Отзвучали последние слова панихидной службы. Замерли последние слова надгробной речи командира корпуса Девеля, еле слышно, с трудом сдерживал рыдание, проговорил что-то Нико Чавчавадзе. Потом на паперти показался над толпой Илья Чавчавадзе — поэт воздавал должное поэту.

— …Его славное имя собрало здесь представителей всех сословий нашей страны. Сюда пришли мужчины и женщины, знакомые и незнакомые, старики и юноши, бедные и богатые, горожане и селяне, крестьяне и рабочие, чтобы в этот горестный час выразить горе и несчастье Грузии, попрощаться со своим славным сыном, отмеченным высоким талантом…

Затем над толпой возвысилась львиная грива Акакия Церетели.

— …Что можно сказать в такое время? Только одно: пусть не оскудевает Грузия столь славными сынами, и тогда вечные времена будет жить в народе имя Григола Орбелиани…

Отшумели залпы прощального салюта. Где-то за Курой пророкотали свое прощание пушки. Смолкла траурная музыка. И тогда над толпой возникла негромкая, протяжная и в этот миг особенно грустная мелодия «Мухамбази». Кто первым запел ее? Неизвестно.

Народ Грузии прощался со своим поэтом-песней, вечной и неумирающей, как сам народ.

В. Черняк

МЕРАНИ

Нет, не отец и мать — страна осиротела!
Кому доверим мы восторженность и грусть?
Одно смягчает боль: ведь смертно только тело,
А стих нетленный твой затвержен наизусть.
Илья Чавчавадзе,
Памяти Н. Бараташвили.
Грузии сыны - i_017.png

Темная декабрьская ночь спустилась над Петербургом.

Снег выпал еще месяц назад.

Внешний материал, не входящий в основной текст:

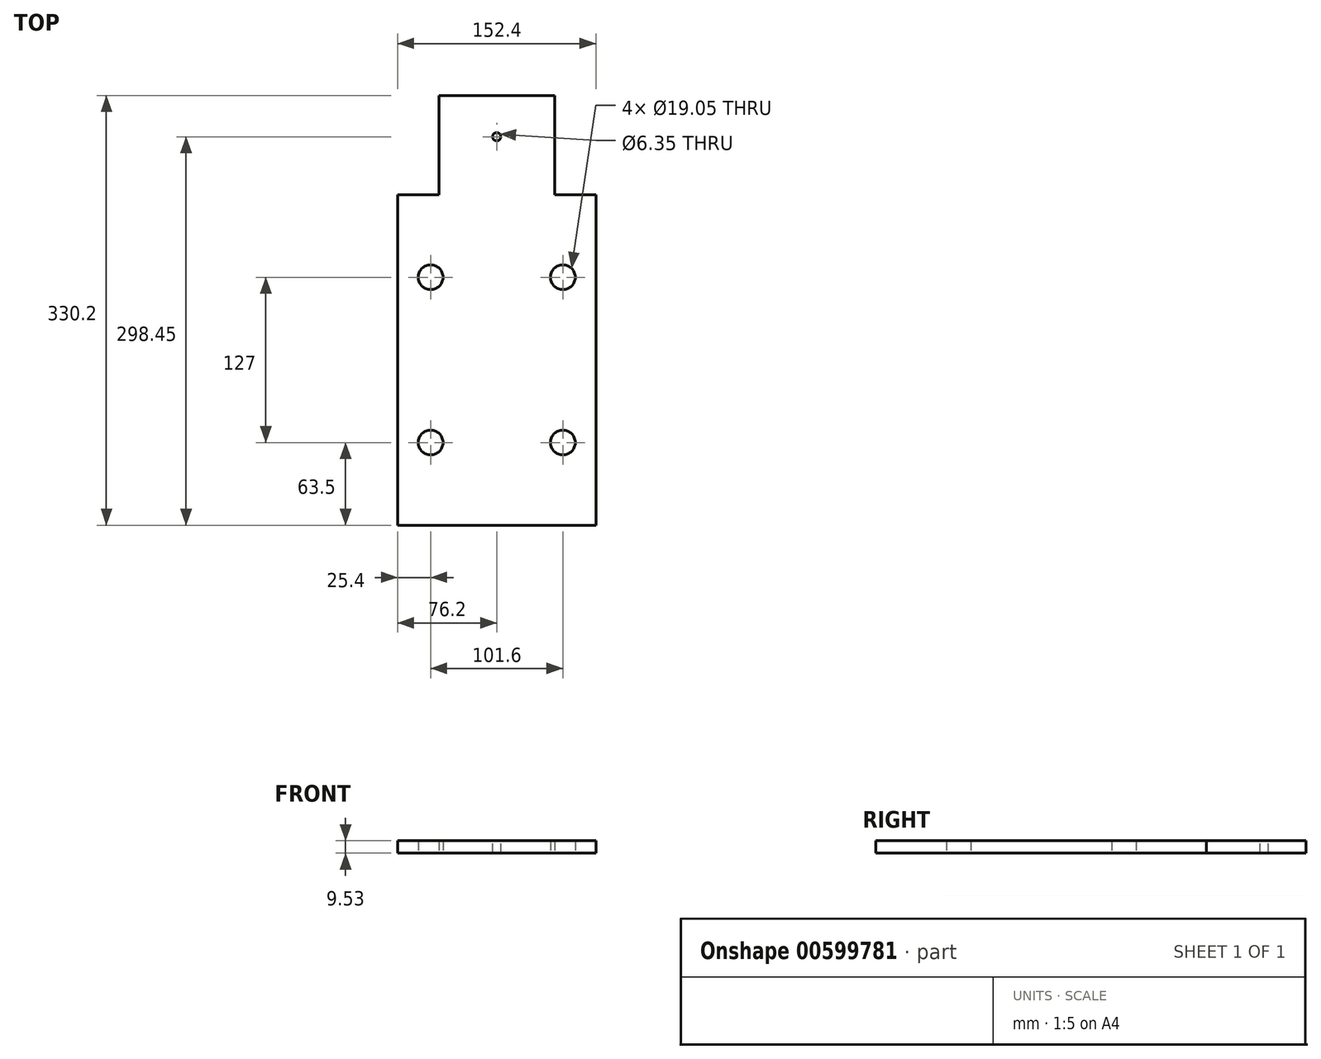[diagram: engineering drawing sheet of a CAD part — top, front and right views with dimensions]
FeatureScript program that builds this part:
annotation { "Feature Type Name" : "Feature", "Feature Type Description" : "" }
export const myFeature = defineFeature(function(context is Context, id is Id, definition is map)
    precondition{}
    {
        {
            var Q0;
            Q0=qCreatedBy(makeId("Top.planeOp"),FACE);
            var sketch = newSketch(context, id + "F0", { "sketchPlane" : qUnion([Q0])});
            skLineSegment(sketch, "E0.bottom", {"start": v(76.2, 127) * mm, "end": v(-76.2, 127) * mm});
            skLineSegment(sketch, "E0.top", {"start": v(76.2, -127) * mm, "end": v(-76.2, -127) * mm});
            skLineSegment(sketch, "E0.left", {"start": v(76.2, 127) * mm, "end": v(76.2, -127) * mm});
            skLineSegment(sketch, "E0.right", {"start": v(-76.2, 127) * mm, "end": v(-76.2, -127) * mm});
            skPoint(sketch, "E0.middle", {"position": v(0, 0) * mm});
            skLineSegment(sketch, "E1", {"start": v(-76.2, 0) * mm, "end": v(76.2, 0) * mm, "construction": true});
            skLineSegment(sketch, "E2", {"start": v(0, 127) * mm, "end": v(0, -127) * mm, "construction": true});
            skLineSegment(sketch, "E3", {"start": v(-50.8, 63.5) * mm, "end": v(-50.8, -63.5) * mm, "construction": true});
            skPoint(sketch, "E4", {"position": v(-50.8, 0) * mm});
            skCircle(sketch, "E5", {"center": v(-50.8, -63.5) * mm, "radius": 9.53 * mm});
            skCircle(sketch, "E6", {"center": v(-50.8, 63.5) * mm, "radius": 9.53 * mm});
            skCircle(sketch, "E7.MirrorC", {"center": v(50.8, 63.5) * mm, "radius": 9.53 * mm});
            skCircle(sketch, "E8.MirrorC", {"center": v(50.8, -63.5) * mm, "radius": 9.53 * mm});
            skSolve(sketch);
        }
        {
            var Q0;
            Q0=qSketchRegion(id+"F0",true);
            extrude(context, id + "F1", {"entities" : qUnion([Q0]), "depth" : 9.52 * mm, "offsetDistance" : 25.4 * mm});
        }
        {
            var Q0;
            Q0=makeQuery(id+"F1.opExtrude","SWEPT_FACE",FACE,{"disambiguationData":[OSD([sQuery(id+"F0.wireOp",EDGE,"E0.bottom")])]});
            var sketch = newSketch(context, id + "F2", { "sketchPlane" : qUnion([Q0])});
            skLineSegment(sketch, "E9.bottom", {"start": v(44.45, 9.53) * mm, "end": v(-44.45, 9.53) * mm});
            skLineSegment(sketch, "E9.top", {"start": v(44.45, 0) * mm, "end": v(-44.45, 0) * mm});
            skLineSegment(sketch, "E9.left", {"start": v(44.45, 9.53) * mm, "end": v(44.45, 0) * mm});
            skLineSegment(sketch, "E9.right", {"start": v(-44.45, 9.52) * mm, "end": v(-44.45, 0) * mm});
            skSolve(sketch);
        }
        {
            var Q0;
            Q0 = qSketchRegion(id + "F2", true);
            extrude(context, id + "F3", {"entities" : qUnion([Q0]), "operationType" : NewBodyOperationType.ADD, "depth" : 76.2 * mm, "offsetDistance" : 25.4 * mm});
        }
        {
            var Q0;
            Q0=makeQuery(id+"F3.boolean.opBoolean","MERGE",FACE,{"derivedFrom":[makeQuery(id+"F1.opExtrude","CAP_FACE",FACE,{"disambiguationData":[OSD([sQuery(id+"F0.wireOp",EDGE,"E0.bottom"),sQuery(id+"F0.wireOp",EDGE,"E0.top"),sQuery(id+"F0.wireOp",EDGE,"E0.left"),sQuery(id+"F0.wireOp",EDGE,"E0.right"),sQuery(id+"F0.wireOp",EDGE,"E5"),sQuery(id+"F0.wireOp",EDGE,"E6"),sQuery(id+"F0.wireOp",EDGE,"E7.MirrorC"),sQuery(id+"F0.wireOp",EDGE,"E8.MirrorC")])],"isStart":false}),makeQuery(id+"F3.opExtrude","SWEPT_FACE",FACE,{"disambiguationData":[OSD([sQuery(id+"F2.wireOp",EDGE,"E9.bottom")])]})]});
            var sketch = newSketch(context, id + "F4", { "sketchPlane" : qUnion([Q0])});
            skLineSegment(sketch, "E10", {"start": v(-44.45, 171.45) * mm, "end": v(44.45, 171.45) * mm, "construction": true});
            skCircle(sketch, "E11", {"center": v(0, 171.45) * mm, "radius": 3.18 * mm});
            skSolve(sketch);
        }
        {
            var Q0;
            Q0 = qSketchRegion(id + "F4", true);
            extrude(context, id + "F5", {"entities" : qUnion([Q0]), "operationType" : NewBodyOperationType.REMOVE, "endBound" : BoundingType.THROUGH_ALL, "oppositeDirection" : true, "depth" : 25.4 * mm, "offsetDistance" : 25.4 * mm});
        }
    });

Он лег плотным слоем на крыши домов, на карнизы, на голые ветви деревьев и теперь поблескивал в неясных огнях фонарей мириадами голубоватых искр.

Город спал, только в просторном особняке на одной из центральных петербургских улиц гремела музыка. Княгиня Екатерина Чавчавадзе-Дадиани давала бал.

В огромных окнах сквозь расплывшиеся тени азалий мелькали силуэты танцующих, мерцали свечи в граненых подсвечниках. Вдоль улицы тянулась вереница карет.

К парадному подъезду подлетела карета. Еще на ходу из нее выпрыгнул молодой человек, быстро пробежал по ступеням и скрылся в доме.

Дворецкий в зале объявил:

— Князь Илья Чавчавадзе…

Это имя мало что говорило присутствующим. Они продолжали веселиться, только хозяйка дома поспешила навстречу гостю.

— Здравствуйте, Илья, — сказала она по-грузински.

Чавчавадзе поклонился, поцеловал ей руку.

— Княгиня, — сказал он, — я всегда рад бывать у вас, но сегодня время мое ограничено…

— Ах, да-да. Вы получите, князь, то, что я обещала вам. Будьте добры подняться наверх…

Они очутились в небольшой гостиной. В углу на богатом персидском ковре стояли маленький столик и два глубоких мягких кресла. По стенам тянулись полки с книгами, огромное количество книг…

Княгиня зажгла две свечи, комната осветилась неровным, мигающим светом. Потом она подошла к полкам, достала маленький ларец, открыла его и подала Чавчавадзе небольшую тетрадку в синей обложке.